## [WORK ORDER]
Convert the lines of text in the data below into a numbered list, omitting any blank lines. Leave the pictures out of your answer.

## [TASK MATERIAL]
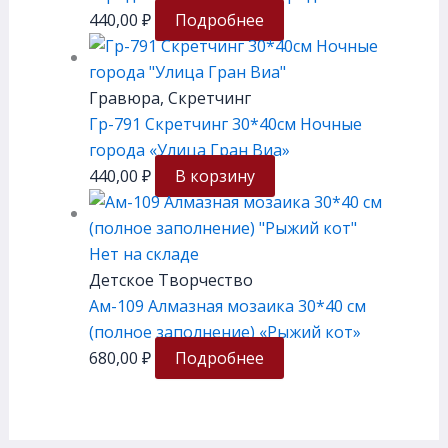
440,00
₽
Подробнее
Гравюра, Скретчинг
Гр-791 Скретчинг 30*40см Ночные
города «Улица Гран Виа»
440,00
₽
В корзину
Нет на складе
Детское Творчество
Ам-109 Алмазная мозаика 30*40 см
(полное заполнение) «Рыжий кот»
680,00
₽
Подробнее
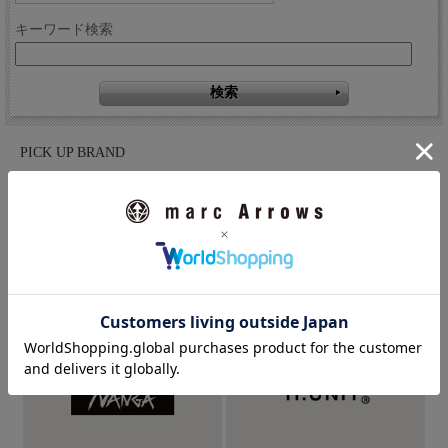
キーワード検索
PICK UP BRAND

## [EXERCISE ANSWER]
1. 440,00
2. ₽
3. Подробнее
4. Гравюра, Скретчинг
5. Гр-791 Скретчинг 30*40см Ночные
6. города «Улица Гран Виа»
7. 440,00
8. ₽
9. В корзину
10. Нет на складе
11. Детское Творчество
12. Ам-109 Алмазная мозаика 30*40 см
13. (полное заполнение) «Рыжий кот»
14. 680,00
15. ₽
16. Подробнее
17. キーワード検索
18. PICK UP BRAND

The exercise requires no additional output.